Wright and Gertrude Mossberg had a great appreciation for one another which resulted in Wright breaking some of his famous rules in the design of this house. One of the hallmarks of a Usonian house was that the smallish, windowless kitchens that Wright called the "workspace" were normally placed at the center of the house, with a ceiling higher than the rest, to allow cooking odors to rise, rather than to drift into the rest of the house. Wright's first design for the Mossbergs had such a kitchen. When she saw it, Gertrude Mossberg expressed her dismay that the kitchen had no windows. This was a common aspect in the Usonian house designs.
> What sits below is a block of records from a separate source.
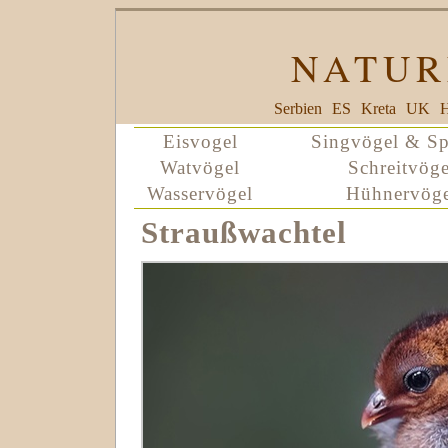
NATUR
Serbien
ES
Kreta
UK
H
Eisvogel
Singvögel & Sp
Watvögel
Schreitvöge
Wasservögel
Hühnervöge
Straußwachtel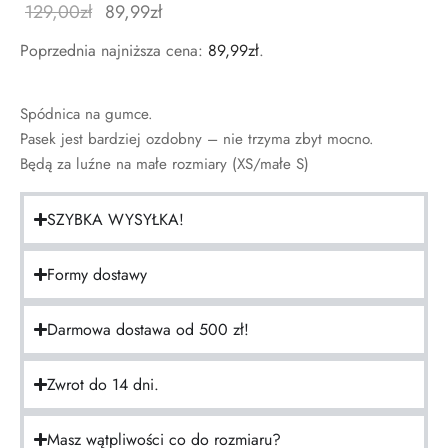
129,00
zł
89,99
zł
Poprzednia najniższa cena:
89,99
zł
.
Spódnica na gumce.
Pasek jest bardziej ozdobny – nie trzyma zbyt mocno.
Będą za luźne na małe rozmiary (XS/małe S)
SZYBKA WYSYŁKA!
Formy dostawy
Darmowa dostawa od 500 zł!
Zwrot do 14 dni.
Masz wątpliwości co do rozmiaru?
For example, a window was added in the Robert Levin House despite Wright's wishes, and he never signed the house. A similar expression of dismay from one of the Kalamazoo clients at about this same time had resulted in Wright imperiously rolling up his drawings and saying, "Madam, you are not worthy of a Frank Lloyd Wright home." That couple was left with the problem of finding a new architect. But in Gertrude Mossberg's case, things went differently. "Why do you need a window in your kitchen?" asked Wright. "Why, Mr. Wright, to see my birds," she replied. "Well then, you shall have your window," Wright responded. And in fact, the Mossberg house as built has a large bank of French doors in the kitchen, looking directly into the back yard. Wright was also famous for having eliminated basements from his residential designs. The Mossberg house has a basement, again, at Gertrude Mossberg's request.
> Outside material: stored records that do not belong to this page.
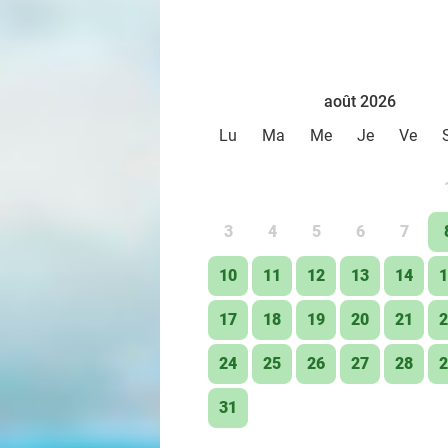
août 2026
Lu
Ma
Me
Je
Ve
3
4
5
6
7
10
11
12
13
14
1
17
18
19
20
21
2
24
25
26
27
28
2
31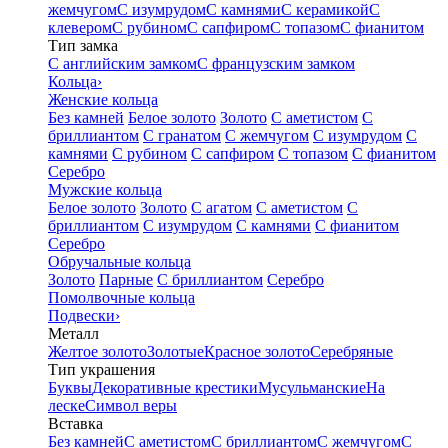
жемчугом
С изумрудом
С камнями
С керамикой
С
клевером
С рубином
С сапфиром
С топазом
С фианитом
Тип замка
С английским замком
С французским замком
Кольца
›
Женские кольца
Без камней
Белое золото
Золото
С аметистом
С
бриллиантом
С гранатом
С жемчугом
С изумрудом
С
камнями
С рубином
С сапфиром
С топазом
С фианитом
Серебро
Мужские кольца
Белое золото
Золото
С агатом
С аметистом
С
бриллиантом
С изумрудом
С камнями
С фианитом
Серебро
Обручальные кольца
Золото
Парные
С бриллиантом
Серебро
Помолвочные кольца
Подвески
›
Металл
Желтое золото
Золотые
Красное золото
Серебряные
Тип украшения
Буквы
Декоративные крестики
Мусульманские
На
леске
Символ веры
Вставка
Без камней
С аметистом
С бриллиантом
С жемчугом
С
Gertrude Mossberg bore a striking resemblance to Frank Lloyd Wright's beloved Aunt Susan, wife of the Rev. Jenkin Lloyd Jones, which may have been among the reasons he worked so sympathetically with the Mossbergs.

== Building the house ==

The house was constructed by the well-known South Bend builder, William A. Reinke Contractors who built over 100 homes in the South Bend area.

== Living with Wright ==

Wright-trained architect John H. "Jack" Howe, who was then a Taliesin apprentice, was assigned to live with the Mossbergs and oversee the building of the house. The Mossbergs developed a great fondness for Jack Howe which proved to be lifelong. Following Wright's death, whenever repairs or slight renovations were needed, the Mossbergs would consult Howe to be certain that all they did was in keeping with Wright's design principles. As a result, this remains among Wright's best-maintained and preserved residences, now owned by one of the grandsons of the original clients. In later years, Gertrude Mossberg would say that the best education she ever had was to live in a home designed by Wright.